DIRECTIVE:
Entries below include pictures. Output exactly the lines from the one with "US, Unadvertised /32s: 322000000 -> 574582016" down to the one with "鼓山區: 380.54 -> 1000", both ends included, and leave the pictures out.

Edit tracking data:
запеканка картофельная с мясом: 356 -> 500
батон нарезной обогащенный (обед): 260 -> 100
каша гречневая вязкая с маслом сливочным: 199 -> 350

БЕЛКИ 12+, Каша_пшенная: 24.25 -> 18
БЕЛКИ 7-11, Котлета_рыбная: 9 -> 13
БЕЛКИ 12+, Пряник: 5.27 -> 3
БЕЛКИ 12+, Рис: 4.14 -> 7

* * *

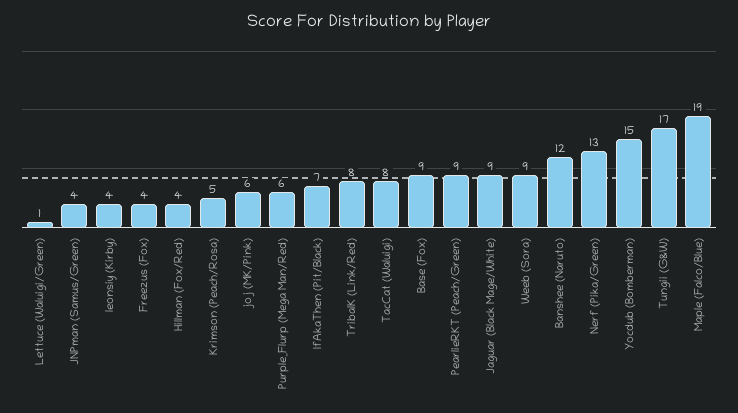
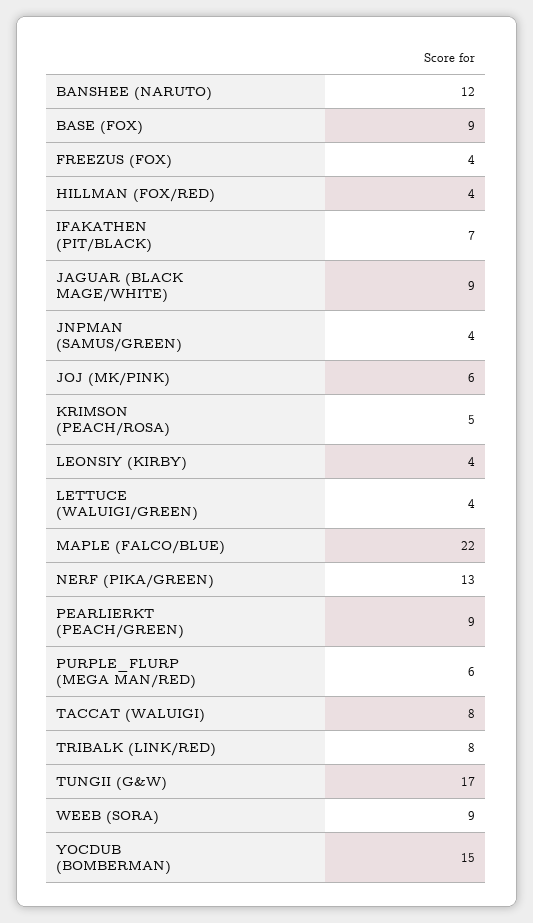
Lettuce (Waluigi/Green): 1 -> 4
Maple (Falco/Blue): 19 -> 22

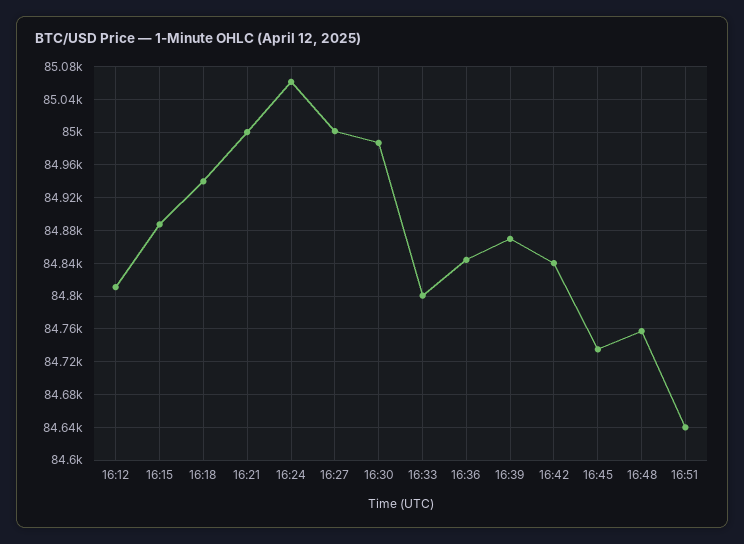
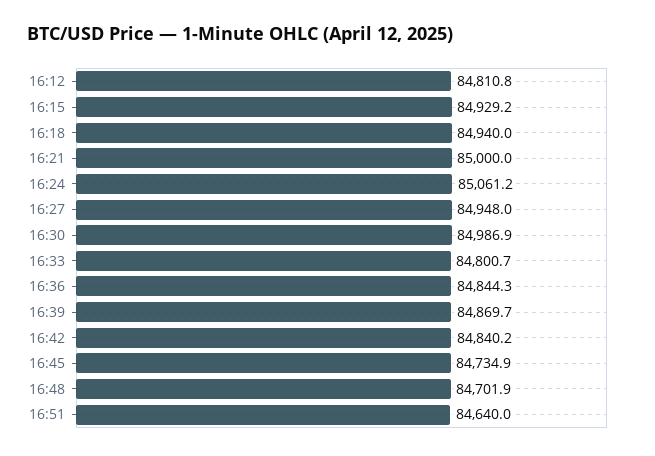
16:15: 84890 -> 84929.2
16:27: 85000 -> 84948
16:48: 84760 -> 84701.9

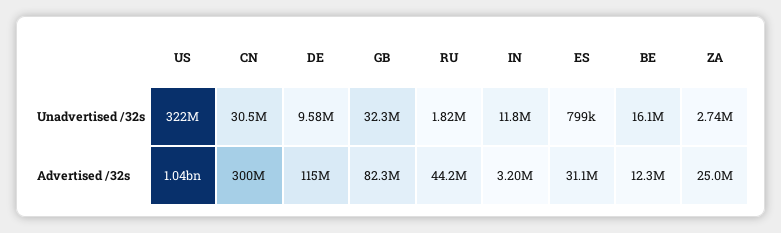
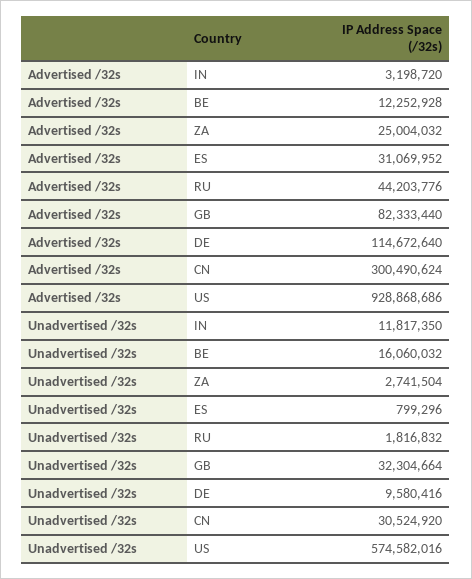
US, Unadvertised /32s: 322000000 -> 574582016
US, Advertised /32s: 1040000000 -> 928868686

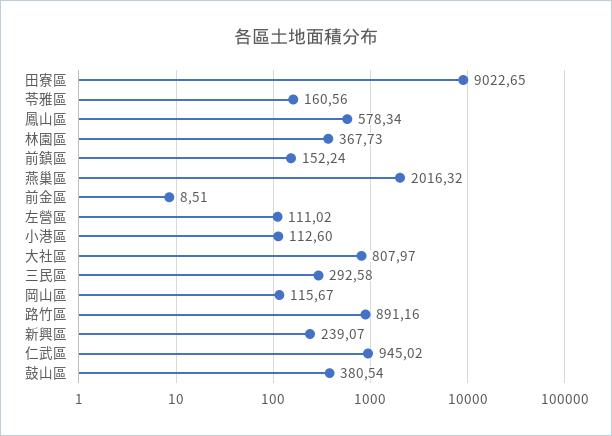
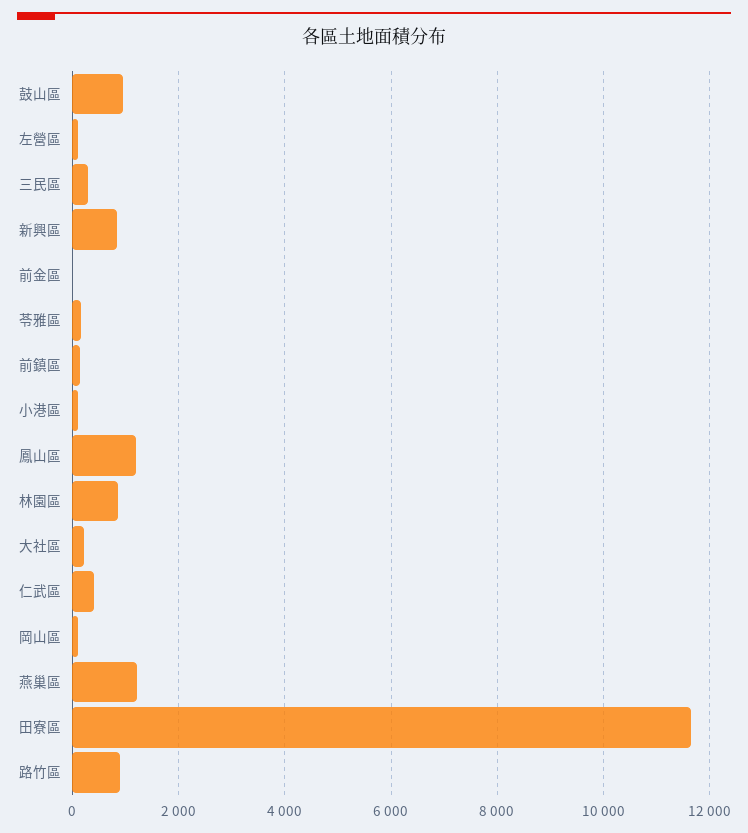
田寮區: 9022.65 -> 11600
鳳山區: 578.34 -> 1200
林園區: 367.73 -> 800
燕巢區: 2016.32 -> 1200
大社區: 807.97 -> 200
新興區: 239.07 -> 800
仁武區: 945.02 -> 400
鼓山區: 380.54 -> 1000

---

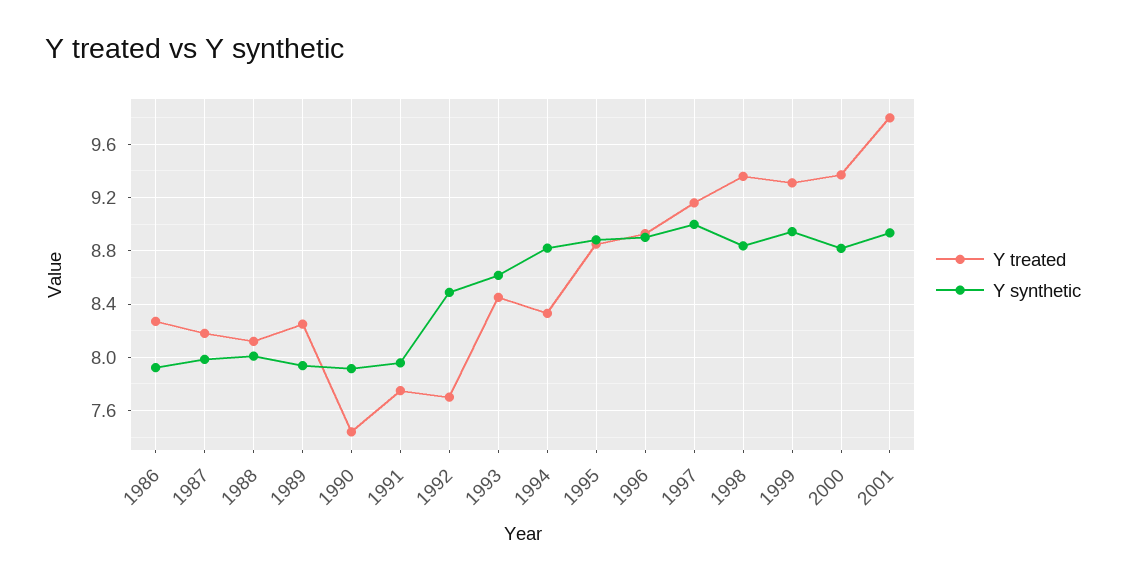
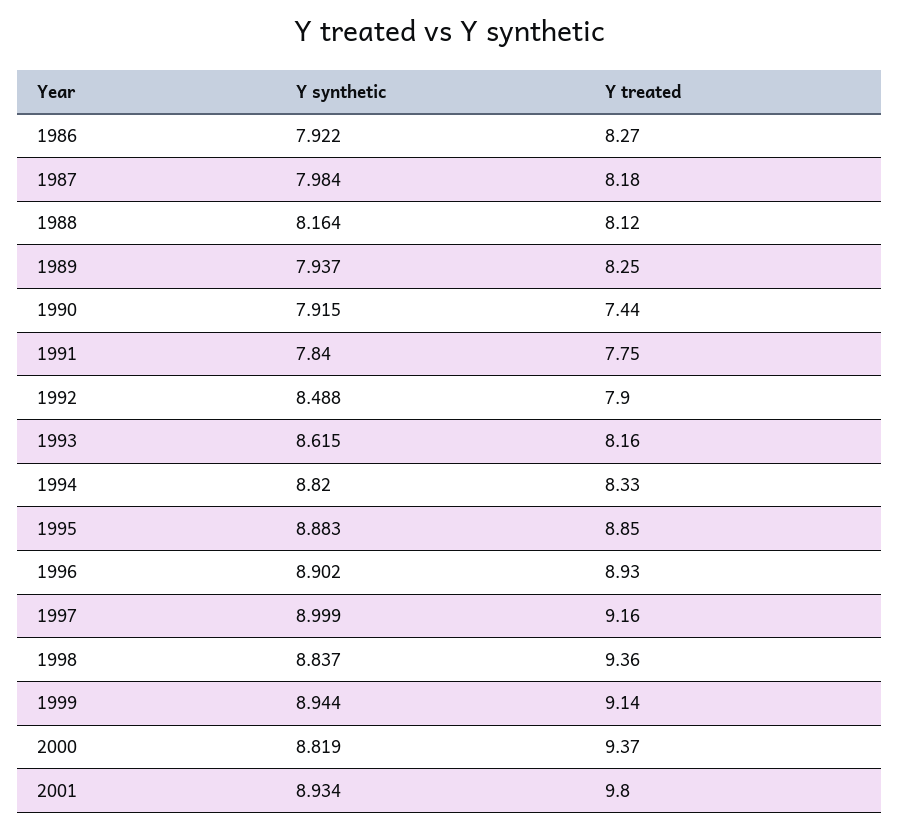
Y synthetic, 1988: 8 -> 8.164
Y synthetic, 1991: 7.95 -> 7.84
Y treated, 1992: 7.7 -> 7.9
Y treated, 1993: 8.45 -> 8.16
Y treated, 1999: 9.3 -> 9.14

ANSWER SPACE:
US, Unadvertised /32s: 322000000 -> 574582016
US, Advertised /32s: 1040000000 -> 928868686

田寮區: 9022.65 -> 11600
鳳山區: 578.34 -> 1200
林園區: 367.73 -> 800
燕巢區: 2016.32 -> 1200
大社區: 807.97 -> 200
新興區: 239.07 -> 800
仁武區: 945.02 -> 400
鼓山區: 380.54 -> 1000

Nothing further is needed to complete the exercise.